Secondo fonti di intelligence, nelle ultime settimane l’istituto cinese Qualland Institution sta conducendo analisi approfondite sugli argomenti ma anche sulle analisi che i numerosi ricercatori europei si servono per contestare la linea ufficiale del partito comunista cinese. Nello specifico questo istituto versa ingenti somme di denaro per avere informazioni specifiche sull’Indo-Pacifico e soprattutto su come gli Stati europei intenderebbero muoversi. Ufficialmente si presenta come una istituzione che promuove ricerche strategiche e di politica internazionale e nello stesso tempo promuove gli interessi relativi alla Belt and Road Initiative (Bri).
Servendosi delle informazioni l’istituto cinese raccoglie report, organizza simposi, seminari, pubblica articoli accademici che riguardano la Cina. Un’attività questa perfettamente legittima, tra l’altro, che viene sistematicamente compiuta anche dagli istituti strategici e di politica internazionale sia europei che americani. Si tratta ad ogni modo di monitorare attraverso l’analisi di informazioni aperte quali sono le opinioni dei principali istituti di ricerca europei sulle questioni che riguardano la Cina.

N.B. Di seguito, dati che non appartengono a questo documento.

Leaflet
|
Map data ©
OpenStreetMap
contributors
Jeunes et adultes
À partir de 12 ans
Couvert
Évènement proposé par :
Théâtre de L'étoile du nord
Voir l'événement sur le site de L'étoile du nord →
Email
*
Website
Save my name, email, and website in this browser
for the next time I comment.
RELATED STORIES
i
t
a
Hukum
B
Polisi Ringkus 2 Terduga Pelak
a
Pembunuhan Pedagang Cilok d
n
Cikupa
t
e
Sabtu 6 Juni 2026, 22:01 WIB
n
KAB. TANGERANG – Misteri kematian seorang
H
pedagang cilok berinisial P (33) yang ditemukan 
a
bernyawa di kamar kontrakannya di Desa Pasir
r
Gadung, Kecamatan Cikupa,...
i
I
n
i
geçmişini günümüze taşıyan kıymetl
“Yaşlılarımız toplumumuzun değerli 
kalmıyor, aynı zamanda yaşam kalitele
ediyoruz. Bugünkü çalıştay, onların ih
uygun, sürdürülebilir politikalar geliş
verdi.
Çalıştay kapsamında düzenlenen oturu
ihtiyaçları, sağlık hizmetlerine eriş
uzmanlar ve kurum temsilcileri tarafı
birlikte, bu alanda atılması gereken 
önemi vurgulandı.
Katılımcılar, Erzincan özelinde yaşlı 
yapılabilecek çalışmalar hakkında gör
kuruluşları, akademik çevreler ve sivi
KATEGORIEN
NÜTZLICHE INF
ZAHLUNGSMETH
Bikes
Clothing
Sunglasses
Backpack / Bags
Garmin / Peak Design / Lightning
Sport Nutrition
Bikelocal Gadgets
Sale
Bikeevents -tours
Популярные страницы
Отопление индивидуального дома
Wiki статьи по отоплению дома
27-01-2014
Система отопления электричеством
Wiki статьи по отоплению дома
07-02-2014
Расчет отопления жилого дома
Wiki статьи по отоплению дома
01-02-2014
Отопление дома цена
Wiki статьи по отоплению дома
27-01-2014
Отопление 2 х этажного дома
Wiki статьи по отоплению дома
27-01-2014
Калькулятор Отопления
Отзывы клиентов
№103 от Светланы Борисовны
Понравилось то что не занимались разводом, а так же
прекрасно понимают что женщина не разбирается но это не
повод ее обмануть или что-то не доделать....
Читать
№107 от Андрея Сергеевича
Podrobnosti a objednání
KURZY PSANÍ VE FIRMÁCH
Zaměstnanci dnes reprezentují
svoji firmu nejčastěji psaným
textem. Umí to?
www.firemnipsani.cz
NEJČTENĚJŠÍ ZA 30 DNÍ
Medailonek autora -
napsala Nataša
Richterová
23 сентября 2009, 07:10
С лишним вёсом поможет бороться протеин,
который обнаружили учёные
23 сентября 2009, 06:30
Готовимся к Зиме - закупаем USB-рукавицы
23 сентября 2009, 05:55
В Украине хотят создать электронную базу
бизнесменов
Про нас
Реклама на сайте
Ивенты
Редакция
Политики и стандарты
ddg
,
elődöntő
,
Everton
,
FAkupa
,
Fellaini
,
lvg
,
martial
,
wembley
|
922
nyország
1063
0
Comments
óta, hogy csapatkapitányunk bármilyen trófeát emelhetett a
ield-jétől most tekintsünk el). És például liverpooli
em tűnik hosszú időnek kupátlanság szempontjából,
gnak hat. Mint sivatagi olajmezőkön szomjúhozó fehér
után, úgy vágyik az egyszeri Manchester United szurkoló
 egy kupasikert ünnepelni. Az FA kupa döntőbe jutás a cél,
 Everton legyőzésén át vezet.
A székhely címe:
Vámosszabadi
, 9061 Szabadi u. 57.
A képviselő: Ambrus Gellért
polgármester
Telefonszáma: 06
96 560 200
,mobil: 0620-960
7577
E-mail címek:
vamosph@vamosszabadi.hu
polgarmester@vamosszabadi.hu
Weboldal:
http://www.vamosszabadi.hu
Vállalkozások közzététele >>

Questa attività di analisi risulta naturalmente preparatoria rispetto a quella che poi verrà posta in essere dai servizi di sicurezza cinesi: infatti una volta fatta una mappatura ampia e capillare delle analisi che vengono fatte dalle istituzioni strategiche e di quelle di politica estera europea, i servizi di sicurezza avranno come loro principale compito quello di individuare i punti deboli del Paese europeo e/o di individuare le possibili aree di influenza in cui il Pcc può costruire la sua influenza in Europa.
Questa informativa relativa all’istituto cinese ha una provenienza molto evidente che è quella del servizio di sicurezza francese (Dgse) e costituisce quindi un’informazione molto interessante. Lo dimostra il fatto che non esiste sul motore di ricerca Google alcun riferimento esplicito in lingua inglese ma solo in lingua francese.
Tuttavia l’elemento più interessante è il fatto che non siano state poste in essere misure attive per attuare una contro-offensiva informativa da parte dei servizi di sicurezza europei.